Gün içinde, evdeki herkes ayak altından çekiliyor sanki. Anneannem mutfakta, annem bahçede, küçük kardeşim geziniyor yerlerde emek emek. Gezdirmiyorum onu yanımda, zaten öyle küçük ki. Annem bağırıyor bahçeden, "Meseret halam inekleri otlatıyor!" Yüreğim hopluyor bir an. İnekler demek. Hemen koşar adım atlıyorum merdivenleri, demir ve ağır kapıyı açıp küçük balçık bahçeme çıkıyorum. Annem bahçede semizotu topluyor. Semizotu mutluluk veriyor. Bir an gözlerime uğrayan sofra hayalinden sonra bahçenin, arkadaki tarlaya açılan emanet ahşap kapısının büyük deliklerinden gözetlemeye başlıyorum Meseret hanımı. Elinde karpuz, koşturuyor ineği, inek delirmiş gibi kaçıyor, nasıl heyecanlanıyorum nasıl korkuyorum. Ne diye kaçıyor ki bu inek? Annem içeri giriyor, inek kapıya yaklaştıkça üç beş adım geri kaçıp kusacak gibi oluyorum heyecandan ve her defasında oyuklu kapıya tekrar yaklaşıp gözetlemeye devam ediyorum. Sonrasında canım sıkılmış olacak ki, balçık bahçeme dönüyorum.

***

"Anne, çınarların dibine gidelim mi çekirdek yemeğe?"

"Otur evde napcan çınarların dibinde? Oh kızım, iş çıkarma bana yeni astım çamaşırları."

"Anne ne işi ya dondurma yeriz belki?"

"Yersin dondurma, bademciklerin yeni şişti, hastane hastane gezdirmek mi istiyon sen beni."

"..."

Çınarlar hemen karşısındaydı yolun. Dalları öyle alçaktan başlardı ki çay bahçesinin ikinci katına çıkarken başımızı eğerdik kafamızı dallara vurmamak için. Yalnız gidemezdim ama oraya ve altından geçerken çınarın, bir elimle elini tutardım yanımdakinin, diğer elimle de kulağımı tıkardım. Dayım bunu fark etmesin diye uğraşıyorum yıllardır. Korktuğumu bile bile üzerime saldığı muhabbet kuşları gibi bunu da öğrenirse beni çınarın dalına oturtup kaçar belki...

"Anneeeeee!"

"He!"

"Vazgeçtim gitmeyelim. Karnım acıktı ama."

***

Teyzemi çok özledim. Bugün bi bisiklet gördüm sokakta, köşe evdeki sarı çocuk sürüyordu. Fakir ama onlar, çocuğun burnundan hep yeşil sümükler akıyor.
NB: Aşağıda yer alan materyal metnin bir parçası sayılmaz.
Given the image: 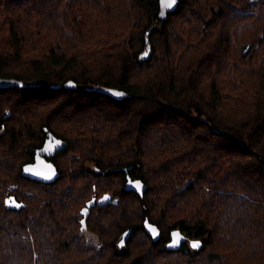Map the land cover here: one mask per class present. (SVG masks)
Returning <instances> with one entry per match:
<instances>
[{"label": "trees", "instance_id": "obj_1", "mask_svg": "<svg viewBox=\"0 0 264 264\" xmlns=\"http://www.w3.org/2000/svg\"><path fill=\"white\" fill-rule=\"evenodd\" d=\"M177 3L161 20L159 0H0V76L22 81L0 89V264H116L107 249L128 257L139 236L152 247L135 264H264V0ZM46 131L65 142L49 184L23 173ZM71 152L73 180L99 181L89 196L56 192ZM85 159L100 172L81 178ZM104 193L115 203L89 222L111 240L68 238L80 200ZM177 228L201 248H164Z\"/></svg>", "mask_w": 264, "mask_h": 264}, {"label": "water", "instance_id": "obj_2", "mask_svg": "<svg viewBox=\"0 0 264 264\" xmlns=\"http://www.w3.org/2000/svg\"><path fill=\"white\" fill-rule=\"evenodd\" d=\"M177 0L175 4H172L169 6V0H159V13L158 18L161 20H166L171 12H174L177 9ZM150 32L147 31L146 35H148ZM148 40V37L146 38ZM249 49L246 48V51ZM149 56V52L144 53L142 55V58L145 59ZM22 81L18 80L16 78L12 77H3L0 76V89L3 88H9L13 86H21ZM102 92L109 94L111 96H114L115 98H122L125 95L122 93V91L118 90H112V89H101ZM60 141L54 139L51 133H49V139L46 141L44 146L36 152V158L34 162L26 163L23 166V173L25 176L45 182L50 183L53 181H56V179L60 176V173L56 167L55 164H53L51 161L46 160L45 156H53L58 150H61L62 147H60ZM190 181H187L183 188H185ZM139 185V187H137ZM125 189L127 191H134L137 195L143 196L144 192L146 190V185L141 179H133L130 175H127V181L125 184ZM106 196L104 195L99 203L105 204L108 203L106 200ZM94 200V199H93ZM23 203L16 199L14 195H9L5 198V207L7 209H13V210H20L22 208ZM89 206V205H88ZM88 206L83 208L84 212V220H86L89 208ZM144 228L148 235L153 238L154 240H159L161 237L160 229L157 225L151 223L148 219L144 222ZM132 234L131 229H127L122 233V238L118 242L119 247H124L127 243V241L130 239ZM186 236L182 233L180 229H173L171 231V240L167 243V248L169 250L177 251L180 250L183 246V244L186 241ZM174 243V241H177ZM195 245V246H194ZM190 246L193 249L199 250L202 246V242L197 239L190 240Z\"/></svg>", "mask_w": 264, "mask_h": 264}, {"label": "rangeland", "instance_id": "obj_3", "mask_svg": "<svg viewBox=\"0 0 264 264\" xmlns=\"http://www.w3.org/2000/svg\"><path fill=\"white\" fill-rule=\"evenodd\" d=\"M148 52H150V51H147V53ZM256 63H257V67H263L264 66V49L263 48H259L258 57H257ZM73 155H74V153L71 152L69 154L70 158L68 156L69 159L65 157L61 161L62 165H64L67 162L68 169L66 167H64V176L66 178L61 183V185L58 187V189H56V192L60 193V195L61 194H68V193L73 192V193L79 194V196L80 195L83 196V193H84L83 187L85 186L87 195L89 196L90 194H92L91 193L92 192L91 186L93 187L99 181H97V182H95V181L94 182H87V180H86L85 183L83 181H80V180L74 181L72 173L70 172L71 169H74L73 161H72ZM78 156H80V154H78ZM95 166L96 165L93 162H91L90 160H86L85 159V160H83L82 164L80 162L77 163V167H80V168L82 167V169H83V170L77 172V174L82 178L83 172L90 173L93 170L95 173H97V170L95 169ZM24 191L27 192V194L30 195V197H33V195H36V187H34V186L33 187L30 186L29 189L27 188ZM11 194L13 195V193H11ZM81 199H82V197H81ZM32 200H33V198H32ZM84 200H85V198L80 200L79 204L73 209L74 211H73V213H71V217L74 215L75 218H76V216H77V214H78V212L80 210V206L82 205ZM127 207H128V211L130 212L131 209H132L131 200H129ZM95 210L99 211V208H96ZM96 214H98L97 211H95L93 213V215L91 216V220L93 219V216L96 215ZM2 215H0V216H2ZM2 221L3 220H0V223ZM67 225H68V228H66L67 232L65 233V235H67L68 238H70L68 233H71V234H75V233L70 231V228H72V227L70 226L69 222L67 223ZM88 229L89 230H87L85 233H83V236L81 238L79 237L80 235H77V237L80 238V240H82L83 245H84V242L87 243V248H88V245H91V246H89L91 248L95 247V248L103 249V247H104L103 245L105 244L104 240H106L107 238L111 240V238H109V235L105 236V234H103L102 235L103 237H101L99 235L100 230L97 229V231H96L95 228L91 225V221L89 222ZM22 233L27 235L29 233V231L28 232H26V231L24 232L23 231ZM34 239H35V236H34ZM101 240H103V242H101ZM118 241L119 240H117L116 242L118 243ZM34 242H35V240H34ZM161 246L162 245H160L159 248H156L157 249V253L164 254L165 253V250H164L165 247L163 249H161ZM151 247L152 246H150L143 238H141L139 236V238L137 239L135 245L128 250L129 251V256L128 257H120V256L117 257L116 254H114L113 252L110 251L111 248L107 249L108 250V254L107 255H109L110 260L117 261L116 264H118L119 261H120L121 264H135V262H137L138 260H141L143 258V256H145V254H146V253L142 254L141 252H139V250L144 249V251L147 252L149 249H151ZM70 248H75V246L71 245ZM120 249H122V248H120ZM132 249H133V251H132ZM72 257H74V254H72ZM160 259H162V256L160 257Z\"/></svg>", "mask_w": 264, "mask_h": 264}, {"label": "flooded vegetation", "instance_id": "obj_4", "mask_svg": "<svg viewBox=\"0 0 264 264\" xmlns=\"http://www.w3.org/2000/svg\"><path fill=\"white\" fill-rule=\"evenodd\" d=\"M49 133L50 132H48V131H46L45 132V138L43 139V142H42V144L39 146V147H37L35 150H34V156H33V160L31 161V162H34L35 161V158H36V152L38 151V150H40L43 146H44V144L46 143V141L49 139ZM53 136V135H52ZM54 137V139H56V140H59L61 143H60V147H62V149L61 150H63V147L65 146V142L62 140V139H60V138H58V137H56V136H53ZM61 150H58L53 156H45V158H46V160H48V161H51L53 164H55L54 162H53V159L57 156V154L61 151ZM56 165V164H55ZM56 167H57V165H56ZM125 168V167H124ZM57 169H58V167H57ZM95 169L98 171V172H100L99 171V169L95 166ZM127 178V177H126ZM39 182H41V181H39ZM54 182V181H53ZM41 183H43V184H49V183H45V182H41ZM50 183H52V182H50ZM106 196V200L108 201V203H105V204H100L99 203V201H100V199L103 197V196ZM111 194L110 193H104L102 196H100V197H97L96 195H94L93 197H92V199L90 200V202H88L87 203V205L86 206H88V208H89V211H88V215H87V218H86V220H84V212L82 211L83 210V208L84 207H86V206H82L81 208H80V210H79V212H78V214H77V216H76V218H75V216L73 215L72 217L73 218H71V220L69 221V223H70V226L72 227V228H70V231H72L73 233H75L76 234V236L77 235H80L81 237L83 236V233H85L87 230H89L88 229V227H89V220H90V217H91V214H92V211H93V209H96L98 206H100V205H102V206H105V205H107V206H109V205H113L114 203H115V200H114V198L112 197V196H110ZM94 199V200H93ZM80 233V234H79ZM160 234H161V230H160ZM162 236V235H161ZM30 237H31V241H34L35 239H34V234L31 232L30 233ZM187 237V236H186ZM161 238V237H160ZM171 240V234H170V237H169V239H167L166 241H165V243H164V247L165 248H167V243L169 242ZM188 244V245H190V239L189 238H186V241H185V243L184 244ZM183 244V245H184ZM35 256H36V253H35Z\"/></svg>", "mask_w": 264, "mask_h": 264}, {"label": "snow or ice", "instance_id": "obj_5", "mask_svg": "<svg viewBox=\"0 0 264 264\" xmlns=\"http://www.w3.org/2000/svg\"><path fill=\"white\" fill-rule=\"evenodd\" d=\"M175 2H176V0H169V6H171L172 4H175ZM137 187H139V185H137ZM176 242H178V240L174 241V243H176Z\"/></svg>", "mask_w": 264, "mask_h": 264}, {"label": "bare ground", "instance_id": "obj_6", "mask_svg": "<svg viewBox=\"0 0 264 264\" xmlns=\"http://www.w3.org/2000/svg\"><path fill=\"white\" fill-rule=\"evenodd\" d=\"M168 249V248H167Z\"/></svg>", "mask_w": 264, "mask_h": 264}]
</instances>
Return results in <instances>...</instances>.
Fakirlerin sümükleri yeşil akar. Teyzemden kırmızı bisiklet istemicem ama, onu göstericem gelirse, belki alır. Alcağını anlarsam en çok pembe rengini sevdiğimi söylerim.

***

Giymezdim hiç çorap, sonra gece boyu karnımın gark gurk seslerini sakınırdım annemden. Korkuturdu aniden uyanması. Çişimi bile tutardım sabah ezanına kadar bazen. Uyanınca sinirli olurdu. Sevmezdim haybeye bağırışları. Şunun şurasında, evde dingin, huzurlu takılan üç buçuk kişiydik. Tatil yapıyorduk, tatilde kimse kimseye bağıramaz.

Annem kalkıyor birden. Hemen tutuyorum nefesimi. Acaba diyorum, dışımdan mı düşündüm, yandık şimdi. Ağzı kurumuş olmalı ki yalaya yalaya dudaklarını geçti üzerimden. Eşiği geçti yalpalayarak, merdivenleri indi uyuklayarak. Açılmış musluk sesi geldi, öyle rahatladım ki musluk sesiyle salıverdim içimdeki gark gurk seslerini dışarıya. Sonra dedim neden su sesi akıyor ip gibi, engele takılmıyor, foşurdamıyor. Kalkıp usulca çıktım odadan, uzattım kafamı döner merdivenden aşağı. Annem kollarını iki yana açmış, lavaboyu tutuyor. Su akıyor, bu anlatıyor.

"Hayır olsun, hayırlara karşı gelsin. Üç diş," diyor, "yine üç diş, ne kanlı ne tükrüklü, su gibi atsın gitsin tü tü tü." arkasını dönüyor. Kafam ağır geliyor da bir anda kaldıramıyorum yerden, beni görünce bir çığlık atıyor, "Napıyosun kızım cin gibi indirmişsin kafanı!" Gerginliğim ve heyecanım annem beni görene kadar sonra rahatlıyorum, "Anne napıyorsun sen?" diyorum. "Rüya gördüm kızım," diyor, "Dağlara taşlara, kulağa kurşun. hadi git yat, üşütceksin."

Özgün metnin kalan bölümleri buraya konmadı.